» Page extract:
== Segment start ==

I started knitting in late 2019. I was fresh off of six weeks of forced sick leave so I could recover from my hysterectomy, and I was going a bit crazy back at work just in time for winter break and the slow season. I had a friend, LC, who I knew both knitted and crocheted. My grandmother had tried to teach me crochet years earlier, but I just didn’t get it (I still sort of don’t) and I didn’t love the fabric it made, either. Knitting, though—that was beautiful. That, I would wear.

I’ve always been a bit of a clotheshorse. When I was young, it didn’t matter much, because my mom bought my clothes, and I wore almost exclusively athletic sets from Adidas or Nike—you know the ones, a matching pair of shorts or windpants and a t-shirt and possibly a windbreaker, all in the same color, with a little embroidered check on the breast. I wasn’t a tomboy. I was always extremely femme, despite the shortness of my hair and the endless athletic wear. But I wasn’t femme in a way that I could make sense of yet. For one thing, I was fat, which none of the other girls at school seemed to be. For another, I looked just like my Dad, a man, and everyone told me that regularly. For a third, girls were expected—required—to be good in school, sit still and quiet, until recess when they could enact petty vengeance on whatever poor kid crossed them.

== Segment end ==

» Apply what you read:
A) In the knitting essay, copy the text from "I’ve always been" to "kid crossed them.".
B) Answer these questions using the knitting essay:
(i) When did the writer start knitting?
(ii) What did the writer's grandmother try to teach the writer years earlier?
(iii) Which two brands made the athletic sets the writer wore when young?

» Available data:
== Segment start ==

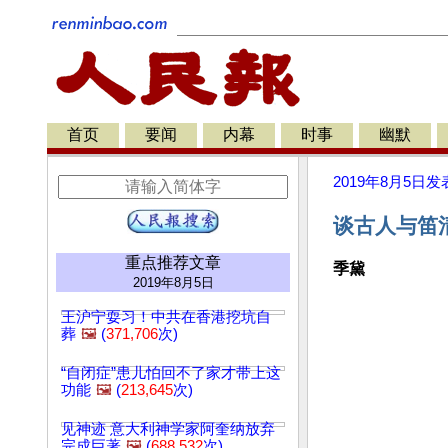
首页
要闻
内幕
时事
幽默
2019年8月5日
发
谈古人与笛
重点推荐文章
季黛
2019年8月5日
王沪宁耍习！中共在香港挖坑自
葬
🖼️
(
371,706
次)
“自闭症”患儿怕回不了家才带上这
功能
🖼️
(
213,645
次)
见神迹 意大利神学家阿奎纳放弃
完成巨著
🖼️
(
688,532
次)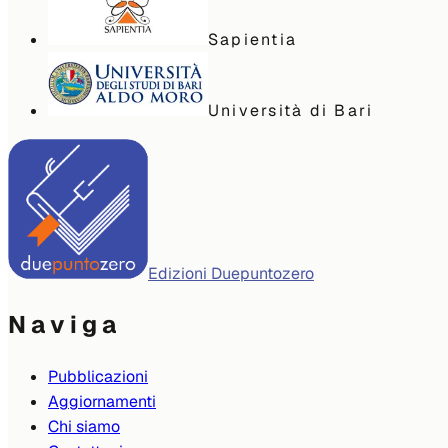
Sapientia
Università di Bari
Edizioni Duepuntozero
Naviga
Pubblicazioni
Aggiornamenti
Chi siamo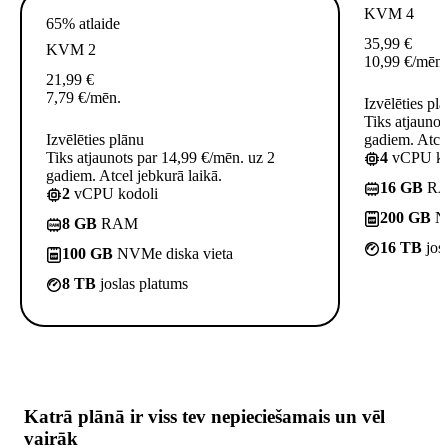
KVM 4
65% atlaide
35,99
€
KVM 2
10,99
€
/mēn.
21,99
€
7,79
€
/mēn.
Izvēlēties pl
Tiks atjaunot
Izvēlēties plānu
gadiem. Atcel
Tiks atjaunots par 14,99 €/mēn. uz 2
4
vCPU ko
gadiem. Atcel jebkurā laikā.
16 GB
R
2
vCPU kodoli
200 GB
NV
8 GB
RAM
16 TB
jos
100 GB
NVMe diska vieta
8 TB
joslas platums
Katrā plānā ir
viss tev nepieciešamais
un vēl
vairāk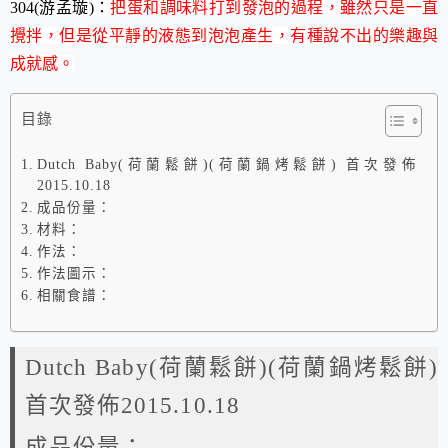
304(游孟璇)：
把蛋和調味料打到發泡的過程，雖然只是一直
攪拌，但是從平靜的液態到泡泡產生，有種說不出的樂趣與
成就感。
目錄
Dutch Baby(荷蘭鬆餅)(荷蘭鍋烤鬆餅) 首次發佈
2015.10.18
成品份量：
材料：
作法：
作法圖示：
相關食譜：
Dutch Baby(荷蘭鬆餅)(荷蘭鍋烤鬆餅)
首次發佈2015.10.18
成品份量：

== Segment end ==
== Segment start ==

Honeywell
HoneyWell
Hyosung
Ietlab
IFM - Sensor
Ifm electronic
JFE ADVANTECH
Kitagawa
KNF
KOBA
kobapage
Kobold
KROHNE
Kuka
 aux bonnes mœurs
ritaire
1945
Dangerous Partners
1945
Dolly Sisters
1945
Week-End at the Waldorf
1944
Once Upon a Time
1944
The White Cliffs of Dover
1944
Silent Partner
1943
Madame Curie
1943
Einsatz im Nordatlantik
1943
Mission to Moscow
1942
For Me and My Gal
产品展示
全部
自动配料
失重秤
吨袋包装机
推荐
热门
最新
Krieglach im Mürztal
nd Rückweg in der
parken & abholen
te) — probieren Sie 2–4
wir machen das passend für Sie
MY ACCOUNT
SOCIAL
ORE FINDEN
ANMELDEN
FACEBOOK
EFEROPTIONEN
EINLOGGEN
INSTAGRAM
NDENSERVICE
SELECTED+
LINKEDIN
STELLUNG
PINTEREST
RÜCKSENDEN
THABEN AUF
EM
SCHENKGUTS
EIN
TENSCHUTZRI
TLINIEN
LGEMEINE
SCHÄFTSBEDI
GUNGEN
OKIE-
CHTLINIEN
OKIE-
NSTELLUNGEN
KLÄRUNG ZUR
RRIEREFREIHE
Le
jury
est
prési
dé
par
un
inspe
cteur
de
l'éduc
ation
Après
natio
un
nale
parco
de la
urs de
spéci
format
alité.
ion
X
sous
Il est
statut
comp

== Segment end ==

» Answers to this exercise:
A)
I’ve always been a bit of a clotheshorse. When I was young, it didn’t matter much, because my mom bought my clothes, and I wore almost exclusively athletic sets from Adidas or Nike—you know the ones, a matching pair of shorts or windpants and a t-shirt and possibly a windbreaker, all in the same color, with a little embroidered check on the breast. I wasn’t a tomboy. I was always extremely femme, despite the shortness of my hair and the endless athletic wear. But I wasn’t femme in a way that I could make sense of yet. For one thing, I was fat, which none of the other girls at school seemed to be. For another, I looked just like my Dad, a man, and everyone told me that regularly. For a third, girls were expected—required—to be good in school, sit still and quiet, until recess when they could enact petty vengeance on whatever poor kid crossed them.

B)
(i) Late 2019
(ii) Crochet
(iii) Adidas and Nike